- Born: May 25, 1912 Hartford, Connecticut
- Died: September 25, 1964 (aged 52) Chikore, Southern Rhodesia
- Other names: Teddy
- Occupations: Nurse and missionary

= Theresa Robinson Buck =

American-born Southern Rhodesian missionary

Theresa "Teddy" Robinson Buck (25 May 1912 – 25 September 1964) was an American-born Southern Rhodesian missionary. She trained as a nurse in the United States before being commissioned as a missionary to Southern Rhodesia in 1938. Buck worked in hospitals in Mount Selinda and Chikore, becoming sister-in-charge of both. After her death the Chikore hospital was renamed in her honour.

== Life ==
Born in Hartford, Connecticut on 25 May 1912, Buck was the daughter of Dr Charles Buck of Naples, Maine and appears to have grown up there. At the age of 12, Buck declared that she wanted to become a nurse and a missionary. She attended Rollins College in Florida and then Bates College in Maine where she majored in French. She was active in extra-curricular societies being publicity chairman of the college's branch of the Young Women's Christian Organisation and a member of the Christian Service Club. She was also active in the production of the college's yearbook, the Mirror, for which she was assistant art editor in her third year and art editor in her fourth year. Bates was also arts editor during her fourth year of the Garnet Bates' literary and arts magazine. By this time she was known as "Teddy" and had a reputation for being talented at art.

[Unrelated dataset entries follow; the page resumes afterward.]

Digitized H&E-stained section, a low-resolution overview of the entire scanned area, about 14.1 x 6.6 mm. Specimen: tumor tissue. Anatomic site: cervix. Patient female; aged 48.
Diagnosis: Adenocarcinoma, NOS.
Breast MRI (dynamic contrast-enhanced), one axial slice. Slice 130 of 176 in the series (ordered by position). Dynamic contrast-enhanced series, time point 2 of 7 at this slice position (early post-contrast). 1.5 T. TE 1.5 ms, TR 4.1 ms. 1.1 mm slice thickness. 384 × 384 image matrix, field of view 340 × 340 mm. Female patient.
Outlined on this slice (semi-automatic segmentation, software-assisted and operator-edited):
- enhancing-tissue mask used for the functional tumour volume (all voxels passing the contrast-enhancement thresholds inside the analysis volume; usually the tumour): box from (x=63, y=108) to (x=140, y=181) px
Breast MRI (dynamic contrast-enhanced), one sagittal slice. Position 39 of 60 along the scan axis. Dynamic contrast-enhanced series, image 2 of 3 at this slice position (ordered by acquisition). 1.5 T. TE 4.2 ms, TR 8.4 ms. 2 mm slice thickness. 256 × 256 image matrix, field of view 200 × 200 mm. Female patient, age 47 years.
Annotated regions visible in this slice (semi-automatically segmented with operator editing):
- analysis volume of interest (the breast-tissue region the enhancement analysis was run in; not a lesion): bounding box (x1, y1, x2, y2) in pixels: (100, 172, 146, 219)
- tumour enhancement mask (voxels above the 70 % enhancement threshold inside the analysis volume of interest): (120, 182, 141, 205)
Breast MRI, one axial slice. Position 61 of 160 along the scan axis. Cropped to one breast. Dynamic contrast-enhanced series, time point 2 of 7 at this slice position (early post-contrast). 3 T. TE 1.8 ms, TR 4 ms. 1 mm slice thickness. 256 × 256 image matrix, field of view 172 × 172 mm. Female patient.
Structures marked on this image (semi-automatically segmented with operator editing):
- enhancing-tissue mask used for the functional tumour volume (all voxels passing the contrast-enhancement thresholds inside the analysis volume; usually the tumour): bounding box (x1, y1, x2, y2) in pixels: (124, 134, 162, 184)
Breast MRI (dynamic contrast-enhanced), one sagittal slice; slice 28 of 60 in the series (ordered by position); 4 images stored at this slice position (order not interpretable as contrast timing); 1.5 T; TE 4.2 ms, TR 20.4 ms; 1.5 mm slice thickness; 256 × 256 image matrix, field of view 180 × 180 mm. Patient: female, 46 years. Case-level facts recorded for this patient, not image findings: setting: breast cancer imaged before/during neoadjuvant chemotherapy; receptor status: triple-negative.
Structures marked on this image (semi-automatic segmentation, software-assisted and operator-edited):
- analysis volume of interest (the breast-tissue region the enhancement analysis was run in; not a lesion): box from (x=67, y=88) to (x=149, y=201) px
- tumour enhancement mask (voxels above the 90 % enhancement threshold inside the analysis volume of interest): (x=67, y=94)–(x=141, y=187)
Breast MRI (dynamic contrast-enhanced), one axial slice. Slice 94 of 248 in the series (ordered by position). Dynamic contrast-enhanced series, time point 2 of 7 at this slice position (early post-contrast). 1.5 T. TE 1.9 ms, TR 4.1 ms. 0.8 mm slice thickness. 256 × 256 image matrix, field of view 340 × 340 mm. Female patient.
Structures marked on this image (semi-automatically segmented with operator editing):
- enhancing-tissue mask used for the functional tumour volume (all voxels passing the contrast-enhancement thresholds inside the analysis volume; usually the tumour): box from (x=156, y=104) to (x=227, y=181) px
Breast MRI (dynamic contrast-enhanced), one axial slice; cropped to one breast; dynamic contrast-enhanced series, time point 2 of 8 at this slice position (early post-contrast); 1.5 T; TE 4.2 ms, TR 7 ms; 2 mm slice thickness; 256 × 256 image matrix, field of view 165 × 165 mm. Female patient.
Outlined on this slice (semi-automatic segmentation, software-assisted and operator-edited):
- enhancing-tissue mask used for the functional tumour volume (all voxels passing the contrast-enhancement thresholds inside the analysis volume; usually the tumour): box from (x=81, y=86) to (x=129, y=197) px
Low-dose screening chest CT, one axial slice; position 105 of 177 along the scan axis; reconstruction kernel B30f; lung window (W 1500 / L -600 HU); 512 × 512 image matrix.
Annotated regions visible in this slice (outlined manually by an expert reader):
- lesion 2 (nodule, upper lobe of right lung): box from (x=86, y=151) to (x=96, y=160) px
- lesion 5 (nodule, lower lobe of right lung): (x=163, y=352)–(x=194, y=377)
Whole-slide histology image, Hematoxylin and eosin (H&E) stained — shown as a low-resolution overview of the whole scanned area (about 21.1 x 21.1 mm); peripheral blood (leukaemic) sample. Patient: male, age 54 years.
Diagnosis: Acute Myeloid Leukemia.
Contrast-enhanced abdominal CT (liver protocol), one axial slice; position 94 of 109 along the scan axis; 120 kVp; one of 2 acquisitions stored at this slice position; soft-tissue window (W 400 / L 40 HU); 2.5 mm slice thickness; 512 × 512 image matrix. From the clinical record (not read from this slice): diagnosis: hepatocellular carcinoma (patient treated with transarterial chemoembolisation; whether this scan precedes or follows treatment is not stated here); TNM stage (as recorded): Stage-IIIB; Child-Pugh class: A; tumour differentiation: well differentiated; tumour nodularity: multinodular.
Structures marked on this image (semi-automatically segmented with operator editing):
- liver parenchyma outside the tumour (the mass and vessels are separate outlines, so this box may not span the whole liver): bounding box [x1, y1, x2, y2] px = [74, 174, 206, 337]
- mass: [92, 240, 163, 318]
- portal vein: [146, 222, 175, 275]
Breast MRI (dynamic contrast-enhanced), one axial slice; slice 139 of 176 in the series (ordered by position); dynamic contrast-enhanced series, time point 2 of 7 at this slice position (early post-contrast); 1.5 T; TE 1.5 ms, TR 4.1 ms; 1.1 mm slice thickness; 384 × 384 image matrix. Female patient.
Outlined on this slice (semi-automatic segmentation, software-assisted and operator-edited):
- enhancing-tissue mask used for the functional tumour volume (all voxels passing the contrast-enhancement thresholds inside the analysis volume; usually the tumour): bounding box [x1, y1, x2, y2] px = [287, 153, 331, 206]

After her graduation from Bates with a Bachelor of Arts degree in 1934 Buck trained as a nurse at the Peter Bent Brigham Hospital School of Nursing in Boston. She graduated in 1937 and became a Registered Nurse. At one point she was employed by the Boston Lying-In Hospital. Buck returned to Hartford to attend the Kennedy School of Missions and was commissioned as a missionary in March 1938. This was a life appointment in the East Africa mission of the American Board of Commissioners for Foreign Missions.

Buck travelled to Southern Rhodesia in late 1938, and would spend the rest of her life in the country. She joined the staff of the Mount Selinda Hospital on 15 December 1938 as a nurse. She progressed to become a teacher of nursing and in 1948 was made sister-in-charge (chief administrator) of the hospital. In 1959 Buck was made sister-in-charge of the Cottage Hospital and Dispensary at Chikore, a position she held until her death. The hospital was growing rapidly from holding an average of 10 patients at any one time in 1952 to 80 by 1962.

Buck died on 25 September 1964 in Chikore. After her death the hospital was renamed in her honour, being referred to variously as the "Sister Buck Memorial Hospital" and the "Theresa Buck Memorial Hospital". The Maine Conference of the United Church of Christ donated a bell from a disused church in Gilead to the Chikore Hospital Chapel in memory of Buck and later raised funds towards a new steriliser for the hospital.